In June 2026, I attended Downing Street for the launch of the Government’s Cyber Resilience Pledge – which I was proud to sign on behalf of Capgemini in the UK.

Cyber resilience is critical to every business operating throughout the UK, as we deal with a threat landscape more complex, more persistent, and more interconnected than ever before. The wider geopolitical backdrop only adds to that pressure. We must work together to strengthen resilience across the UK, and this voluntary pledge is a practical commitment from businesses to work alongside government in doing so.

What we have pledged to do

The Government’s Cyber Resilience Pledge sets out three practical actions organisations can take now to strengthen their resilience. In signing it, Capgemini has committed to:

  1. Make cyber a Board responsibility – implementing all actions within the Cyber Governance Code of Practice and ensuring all board members undertake the National Cyber Security Centre’s (NCSC) Cyber Governance Training.
  2. Sign up to the NCSC Early Warning service.
  3. Take a risk-based approach to requiring Cyber Essentials certification across our suppliers by registering to the Cyber Essentials Supplier Check Tool and auditing our entire supply chain.

Capgemini was also closely involved in shaping the pledge itself. As one of the Government’s Strategic Suppliers, we were part of the early discussions on how organisations could help raise the standard of cyber resilience more consistently across supply chains, and we supported the development of the pledge as a practical way to turn that shared ambition into clear action.
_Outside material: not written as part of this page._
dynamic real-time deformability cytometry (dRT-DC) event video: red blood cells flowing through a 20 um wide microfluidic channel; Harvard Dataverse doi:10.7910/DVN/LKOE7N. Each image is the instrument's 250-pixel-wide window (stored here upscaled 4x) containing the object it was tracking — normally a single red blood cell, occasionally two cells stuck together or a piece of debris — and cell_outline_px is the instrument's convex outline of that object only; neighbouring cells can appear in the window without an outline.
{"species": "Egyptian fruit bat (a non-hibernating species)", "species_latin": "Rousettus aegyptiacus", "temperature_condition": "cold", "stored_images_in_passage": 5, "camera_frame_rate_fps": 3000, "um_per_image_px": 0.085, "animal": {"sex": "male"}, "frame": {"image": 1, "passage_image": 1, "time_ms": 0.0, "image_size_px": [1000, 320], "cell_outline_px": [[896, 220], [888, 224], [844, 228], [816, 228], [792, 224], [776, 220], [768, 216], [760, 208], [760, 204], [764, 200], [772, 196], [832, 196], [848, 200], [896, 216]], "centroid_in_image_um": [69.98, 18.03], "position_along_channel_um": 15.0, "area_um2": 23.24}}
You can read more about the pledge on our dedicated page.

Why this matters

Recent attacks have shown how quickly cyber incidents can move beyond the immediate target and cause wider disruption. The impact can be financial, operational, and reputational. In some cases, it can affect the services people depend on every day.

At the same time, the threat itself is evolving. Attacks are becoming more frequent and more sophisticated, while the organisations behind the most serious incidents increasingly include hostile states and state-aligned actors. In a more geopolitically disrupted environment, that makes resilience an issue of national importance as well as business responsibility.

The pledge is important because it sets out a sensible minimum standard that organisations of any size can adopt. If businesses are working with suppliers that aren’t taking these steps – or with partners whose supply chains aren’t – they are increasing their exposure to risk. Raising the baseline across supply chains is one of the most practical ways to strengthen resilience more broadly.

How we will put it into practice

For Capgemini, the most significant part of this commitment is our supply chain. Strong cyber resilience must extend across the wider ecosystem of partners and suppliers that organisations depend on every day.

We will take a phased, risk-based approach to auditing our supply chain. We will start with our most prominent suppliers, assess Cyber Essentials coverage, and use that insight to prioritise action. Over time, we will widen that work across the supply chain, helping ensure the organisations we work with are meeting an appropriate minimum standard of cyber security.

We will also review our progress after six months and report on how far we have advanced that work. This is about taking responsibility and demonstrating progress, not treating a voluntary pledge as a contractual exercise.

Building on our existing cyber culture

This commitment builds on work already well established at Capgemini. Cyber security has long been central to how we operate and how we support clients as technology, risks, and operating models have evolved.

Internally, we have invested in building a strong cyber culture through initiatives like our “Be Secure, Be Trusted” hub – a team dedicated to hosting in-person and hybrid campaigns that underline the critical importance of a strong security mindset in the workplace. Through these campaigns, we aim to empower our colleagues with the essential knowledge and resources required to safeguard client, company, and personal digital assets.

Why? Because our clients’ security matters. It informs how we think about governance, leadership, accountability, and day-to-day delivery. Signing the pledge is a natural extension of that long-standing focus.

Leading by example

My ambition is not only to help deliver on this pledge in the UK, but also to bring the wider Capgemini Group on the journey with us. The UK has an opportunity to lead by example, showing how organisations can work collaboratively with government to strengthen resilience across supply chains, sectors, and borders.

Cyber resilience is a shared responsibility. No single organisation can address this challenge alone, but practical commitments like this can help move the whole system in the right direction. I was proud to sign the pledge on behalf of Capgemini in the UK. Now we focus on delivering it.